Task directions —
Render every line of the material below as a numbered list, omitting any blank lines.

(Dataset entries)
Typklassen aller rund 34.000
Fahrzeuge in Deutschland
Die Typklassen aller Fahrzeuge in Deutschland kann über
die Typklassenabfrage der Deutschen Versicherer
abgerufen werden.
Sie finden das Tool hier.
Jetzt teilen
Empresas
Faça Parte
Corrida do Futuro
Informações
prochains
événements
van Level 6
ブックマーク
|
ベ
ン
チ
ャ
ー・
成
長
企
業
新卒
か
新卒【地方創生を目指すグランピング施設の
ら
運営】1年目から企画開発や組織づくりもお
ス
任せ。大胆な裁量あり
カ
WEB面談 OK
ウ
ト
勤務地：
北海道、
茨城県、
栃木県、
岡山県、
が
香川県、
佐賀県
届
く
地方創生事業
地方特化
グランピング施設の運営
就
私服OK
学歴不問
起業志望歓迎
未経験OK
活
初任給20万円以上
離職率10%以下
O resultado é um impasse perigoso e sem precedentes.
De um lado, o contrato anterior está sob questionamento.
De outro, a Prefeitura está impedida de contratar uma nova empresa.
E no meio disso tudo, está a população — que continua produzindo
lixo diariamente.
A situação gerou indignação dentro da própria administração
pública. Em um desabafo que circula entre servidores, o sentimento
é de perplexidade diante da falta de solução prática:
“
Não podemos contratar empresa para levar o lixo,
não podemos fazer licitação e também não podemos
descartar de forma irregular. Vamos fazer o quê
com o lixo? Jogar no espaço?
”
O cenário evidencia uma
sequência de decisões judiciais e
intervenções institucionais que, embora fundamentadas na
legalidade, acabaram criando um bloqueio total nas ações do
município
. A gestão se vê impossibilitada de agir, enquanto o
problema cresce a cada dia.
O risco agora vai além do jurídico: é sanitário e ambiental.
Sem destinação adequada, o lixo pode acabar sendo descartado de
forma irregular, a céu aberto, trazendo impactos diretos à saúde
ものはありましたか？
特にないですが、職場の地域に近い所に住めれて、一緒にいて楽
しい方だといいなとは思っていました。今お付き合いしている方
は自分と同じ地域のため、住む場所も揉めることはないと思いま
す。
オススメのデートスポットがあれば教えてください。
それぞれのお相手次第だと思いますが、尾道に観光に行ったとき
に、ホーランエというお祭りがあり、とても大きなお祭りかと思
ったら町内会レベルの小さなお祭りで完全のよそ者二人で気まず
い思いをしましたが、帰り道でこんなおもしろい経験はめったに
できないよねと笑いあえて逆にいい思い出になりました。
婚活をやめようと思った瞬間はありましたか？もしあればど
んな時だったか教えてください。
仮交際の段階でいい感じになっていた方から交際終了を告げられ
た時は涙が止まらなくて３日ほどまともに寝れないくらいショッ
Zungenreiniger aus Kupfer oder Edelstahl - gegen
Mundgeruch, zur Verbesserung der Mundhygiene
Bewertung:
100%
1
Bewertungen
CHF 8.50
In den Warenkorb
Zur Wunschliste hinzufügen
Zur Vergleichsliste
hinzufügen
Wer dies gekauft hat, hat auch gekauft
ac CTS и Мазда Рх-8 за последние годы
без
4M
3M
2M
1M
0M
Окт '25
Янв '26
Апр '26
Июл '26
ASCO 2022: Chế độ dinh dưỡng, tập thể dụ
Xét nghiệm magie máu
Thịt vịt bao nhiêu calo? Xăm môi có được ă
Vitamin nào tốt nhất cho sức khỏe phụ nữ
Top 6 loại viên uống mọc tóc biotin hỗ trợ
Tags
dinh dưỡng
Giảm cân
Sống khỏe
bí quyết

Answer to this problem —
1. Typklassen aller rund 34.000
2. Fahrzeuge in Deutschland
3. Die Typklassen aller Fahrzeuge in Deutschland kann über
4. die Typklassenabfrage der Deutschen Versicherer
5. abgerufen werden.
6. Sie finden das Tool hier.
7. Jetzt teilen
8. Empresas
9. Faça Parte
10. Corrida do Futuro
11. Informações
12. prochains
13. événements
14. van Level 6
15. ブックマーク
16. |
17. ベ
18. ン
19. チ
20. ャ
21. ー・
22. 成
23. 長
24. 企
25. 業
26. 新卒
27. か
28. 新卒【地方創生を目指すグランピング施設の
29. ら
30. 運営】1年目から企画開発や組織づくりもお
31. ス
32. 任せ。大胆な裁量あり
33. カ
34. WEB面談 OK
35. ウ
36. ト
37. 勤務地：
38. 北海道、
39. 茨城県、
40. 栃木県、
41. 岡山県、
42. が
43. 香川県、
44. 佐賀県
45. 届
46. く
47. 地方創生事業
48. 地方特化
49. グランピング施設の運営
50. 就
51. 私服OK
52. 学歴不問
53. 起業志望歓迎
54. 未経験OK
55. 活
56. 初任給20万円以上
57. 離職率10%以下
58. O resultado é um impasse perigoso e sem precedentes.
59. De um lado, o contrato anterior está sob questionamento.
60. De outro, a Prefeitura está impedida de contratar uma nova empresa.
61. E no meio disso tudo, está a população — que continua produzindo
62. lixo diariamente.
63. A situação gerou indignação dentro da própria administração
64. pública. Em um desabafo que circula entre servidores, o sentimento
65. é de perplexidade diante da falta de solução prática:
66. “
67. Não podemos contratar empresa para levar o lixo,
68. não podemos fazer licitação e também não podemos
69. descartar de forma irregular. Vamos fazer o quê
70. com o lixo? Jogar no espaço?
71. ”
72. O cenário evidencia uma
73. sequência de decisões judiciais e
74. intervenções institucionais que, embora fundamentadas na
75. legalidade, acabaram criando um bloqueio total nas ações do
76. município
77. . A gestão se vê impossibilitada de agir, enquanto o
78. problema cresce a cada dia.
79. O risco agora vai além do jurídico: é sanitário e ambiental.
80. Sem destinação adequada, o lixo pode acabar sendo descartado de
81. forma irregular, a céu aberto, trazendo impactos diretos à saúde
82. ものはありましたか？
83. 特にないですが、職場の地域に近い所に住めれて、一緒にいて楽
84. しい方だといいなとは思っていました。今お付き合いしている方
85. は自分と同じ地域のため、住む場所も揉めることはないと思いま
86. す。
87. オススメのデートスポットがあれば教えてください。
88. それぞれのお相手次第だと思いますが、尾道に観光に行ったとき
89. に、ホーランエというお祭りがあり、とても大きなお祭りかと思
90. ったら町内会レベルの小さなお祭りで完全のよそ者二人で気まず
91. い思いをしましたが、帰り道でこんなおもしろい経験はめったに
92. できないよねと笑いあえて逆にいい思い出になりました。
93. 婚活をやめようと思った瞬間はありましたか？もしあればど
94. んな時だったか教えてください。
95. 仮交際の段階でいい感じになっていた方から交際終了を告げられ
96. た時は涙が止まらなくて３日ほどまともに寝れないくらいショッ
97. Zungenreiniger aus Kupfer oder Edelstahl - gegen
98. Mundgeruch, zur Verbesserung der Mundhygiene
99. Bewertung:
100. 100%
101. 1
102. Bewertungen
103. CHF 8.50
104. In den Warenkorb
105. Zur Wunschliste hinzufügen
106. Zur Vergleichsliste
107. hinzufügen
108. Wer dies gekauft hat, hat auch gekauft
109. ac CTS и Мазда Рх-8 за последние годы
110. без
111. 4M
112. 3M
113. 2M
114. 1M
115. 0M
116. Окт '25
117. Янв '26
118. Апр '26
119. Июл '26
120. ASCO 2022: Chế độ dinh dưỡng, tập thể dụ
121. Xét nghiệm magie máu
122. Thịt vịt bao nhiêu calo? Xăm môi có được ă
123. Vitamin nào tốt nhất cho sức khỏe phụ nữ
124. Top 6 loại viên uống mọc tóc biotin hỗ trợ
125. Tags
126. dinh dưỡng
127. Giảm cân
128. Sống khỏe
129. bí quyết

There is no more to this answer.